▶ [Work required] Format the records below as a JSON list of strings, one string per line, with blank lines skipped and the pictures left out.

▶ [Supplied records]

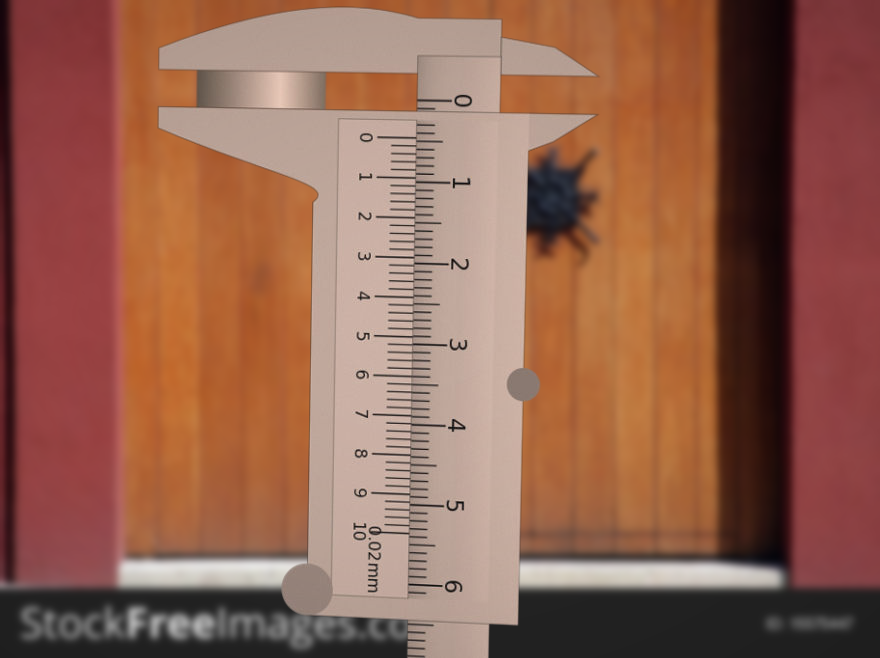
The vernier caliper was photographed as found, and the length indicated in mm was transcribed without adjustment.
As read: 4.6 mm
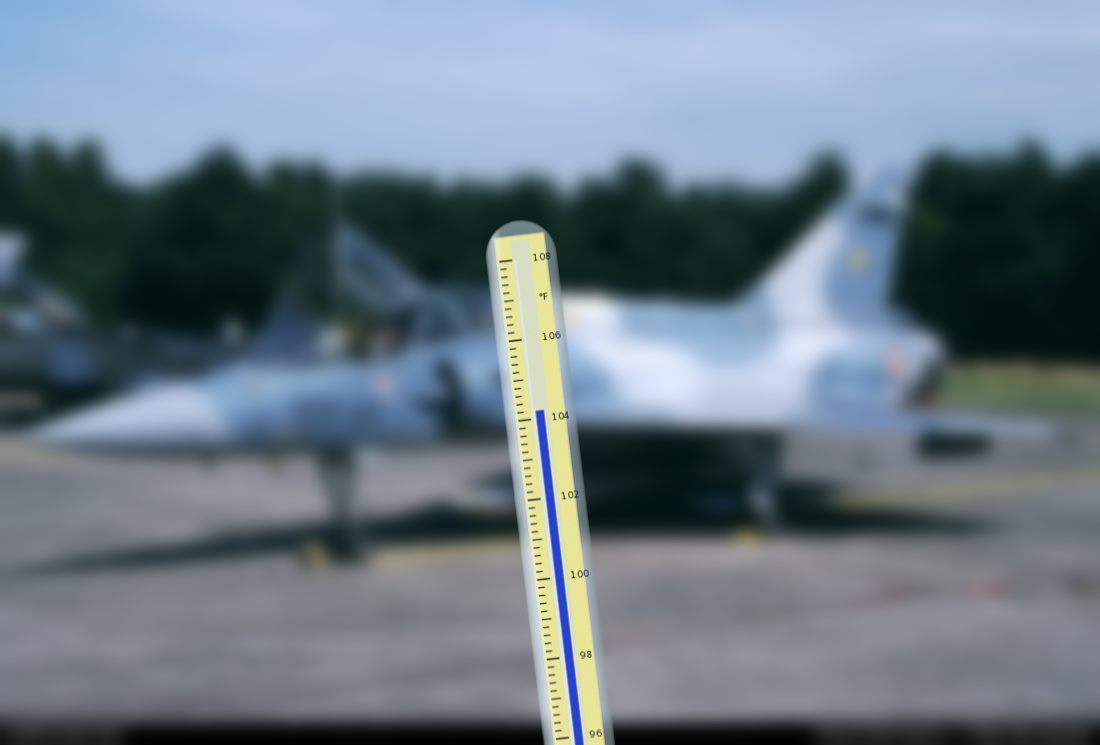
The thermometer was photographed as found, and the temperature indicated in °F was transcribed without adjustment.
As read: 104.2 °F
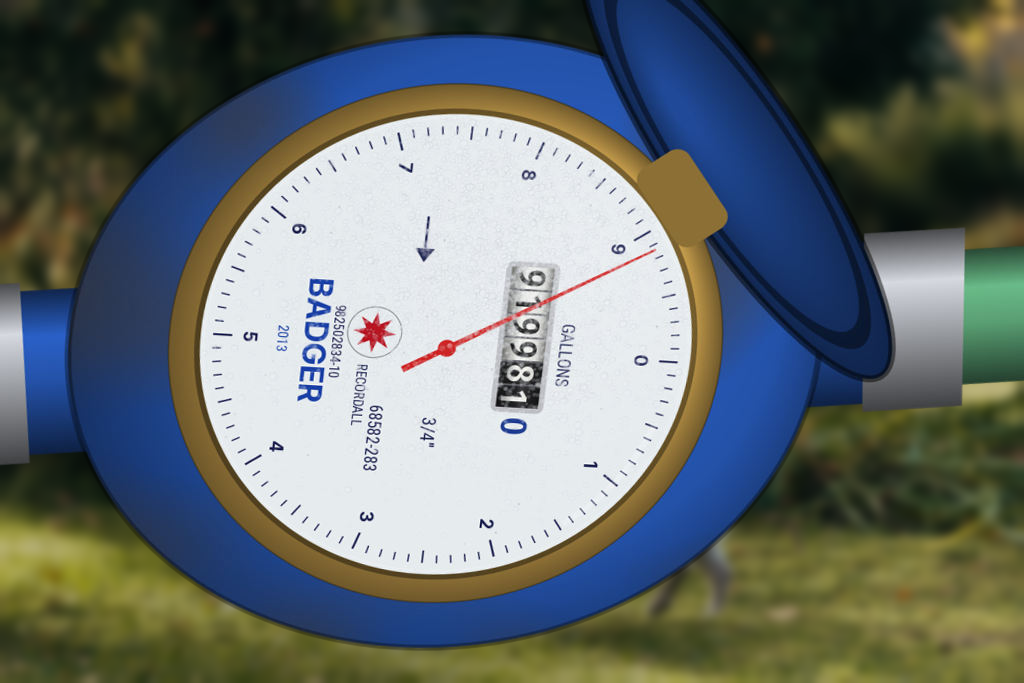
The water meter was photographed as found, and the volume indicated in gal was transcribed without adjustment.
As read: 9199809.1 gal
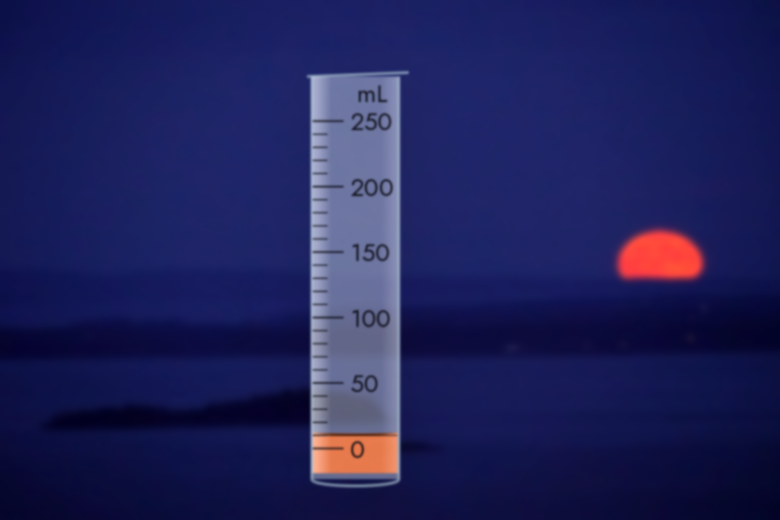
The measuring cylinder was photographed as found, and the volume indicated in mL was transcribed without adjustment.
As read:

▶ [Solution to this exercise]
[
  "The vernier caliper was photographed as found, and the length indicated in mm was transcribed without adjustment.",
  "As read: 4.6 mm",
  "The thermometer was photographed as found, and the temperature indicated in °F was transcribed without adjustment.",
  "As read: 104.2 °F",
  "The water meter was photographed as found, and the volume indicated in gal was transcribed without adjustment.",
  "As read: 9199809.1 gal",
  "The measuring cylinder was photographed as found, and the volume indicated in mL was transcribed without adjustment.",
  "As read:"
]